March is awareness month for Endometriosis. Rather than me writing about my journey with it, co-fonder of Endometriosis Australia, Donna Ciccia, suggested Rav write a piece. As usual, he blew me away with his love and honesty.
When you marry your partner you take them in sickness and in health, and I knew when I was marrying Sarah Maree Cameron that she had more health issues than the average person. We were only a few weeks into dating when I learnt that Endometriosis was going to be a big part of our relationship.
I remember the first BBQ where I met my wife; her beautiful make-up, her stunning hair, how articulate she was, all of which made me weak at the knees and still does to this day. I thought “Wow, this woman is amazing”. I also remember the first few flare ups Sarah had due to her Endometriosis, wondering how I could help and hoping they go away quickly. Sometimes they do and other times you need to make a trip to the hospital because there isn’t anything else you can do at home to take the pain away. I often have to convince Sarah to go to the hospital when I can tell she really needs to go because often she doesn’t want to “clog up” the emergency room for what she says won’t kill her.

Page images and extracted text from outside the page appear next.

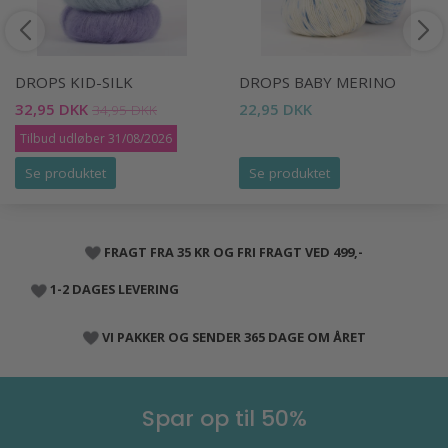
DROPS KID-SILK
DROPS BABY MERINO
32,95 DKK
22,95 DKK
34,95 DKK
Tilbud udløber 31/08/2026
Se produktet
Se produktet
FRAGT FRA 35 KR OG FRI FRAGT VED 499,-
1-2 DAGES LEVERING
VI PAKKER OG SENDER 365 DAGE OM ÅRET
Spar op til 50%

I am a worrier though. All of my friends say I stress too much but the thing I worry about the most is if I leave Sarah for too long that I may not be there when she does have a flare up. I worry that she will have such a bad flare up that she will have a migraine and won’t be able to drive. I worry that she won’t have any heat packs or pain killers with her. I just worry. In that worry, I can lose myself.
Partners or carers for anyone with a chronic illness would feel guilty for saying this outloud but you give up a lot to look after the ones you love. You give up going to the pub with your mates because how could you possibly enjoy yourself when your wife is curled up at home in bed due to her pain? How could you go away on a boys trip away when the person you love can’t even drive to the shops to get groceries because their flare up is so bad that they can’t stand up straight? So you turn down offers to go out. You make up excuses as to why you’re not going out because you fear your mates won’t understand. You tell your mates “next time” but some of your mates stop asking. And so, the worrying continues.

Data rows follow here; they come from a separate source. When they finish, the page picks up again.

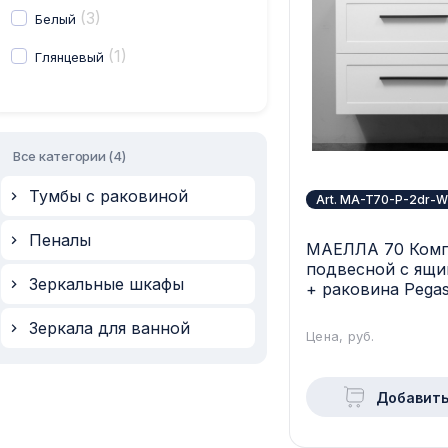
(3)
Белый
(1)
Глянцевый
Все категории (
4
)
Тумбы с раковиной
Art. MA-T70-P-2dr-W
Пеналы
МАЕЛЛА 70 Комп
подвесной c ящи
Зеркальные шкафы
+ раковина Pegas
матовый MA-T70-
Зеркала для ванной
Цена, руб.
Добавить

1 in 10 women have Endometriosis and yet so many don’t know about it. It can be hard for men to talk about but I feel like I have gotten an honours degree in gynaecology due to Sarah’s medical issues (Endometriosis, Adenomyosis, Polycystic Ovarian Syndrome, Cervical Cancer). I can rattle off Endo stats as quickly as I can tell you about my beloved Manly Sea Eagles and Sydney Swans. I have also learnt what works best to relieve her pain so that we can be proactive and not reactive to her symptoms. Heat packs work well so I have got them scattered around the house for when Sarah needs them (you should see how quickly I can get to the microwave). I would like to add that we are onto our second microwave in this relationship as the first one burnt out. I also discovered stick-on heat pads, which help Sarah get through pain while out of the house.
We have a few friends in our circle who also have Endo, all with varying pain and symptoms. It is great to be able to speak with your mates about how they help their partners but I have met some people that have their head in the sand about the condition. You need to fully understand what Endo can do to a woman’s body. You need to sign up to being a spokesperson to help end the silence. You need to know that it can only be diagnosed through surgical intervention. You need to know that some women will only have one surgery and others, like my wife, will need them every 6-12 months. You need to know that it doesn’t matter if you’ve planned to go camping or hiking for the weekend; if Endo visits, then you may have to stay home. You also need to know when to encourage sufferers to get out of the house, go to the gym on the good days and watch their diet so they aren’t having food that could cause a flare up.
I’m not just Sarah’s husband, I am her Endo husband. It’s easy as a carer to take on more responsibility around the house but I need to keep an eye out for when Sarah is getting frustrated. Who would have thought someone could be so desperate to do housework? I often hear Sarah say “I can do it” when her face is telling me that she can’t. I had to learn when to let her push through the pain doing a simple task like gardening and when I have to step in because she can’t bend over anymore. Once you master this fine line of knowing when to help or take over a task, it will strengthen your relationship.
Endometriosis will teach you a lot about yourself as a person and will prove the strength of a relationship, but most importantly it will teach you to do what needs to be done and use this as motivation to achieve your goals. It also teaches you that there is no such thing as “too much information”; details are not spared. I am more than happy to talk to family, friends or strangers about Endometriosis because it needs to be talked about. I am happy to be part of what is normally seen as a female community, because I want to be a supportive partner. I want to be the best Endo husband ever.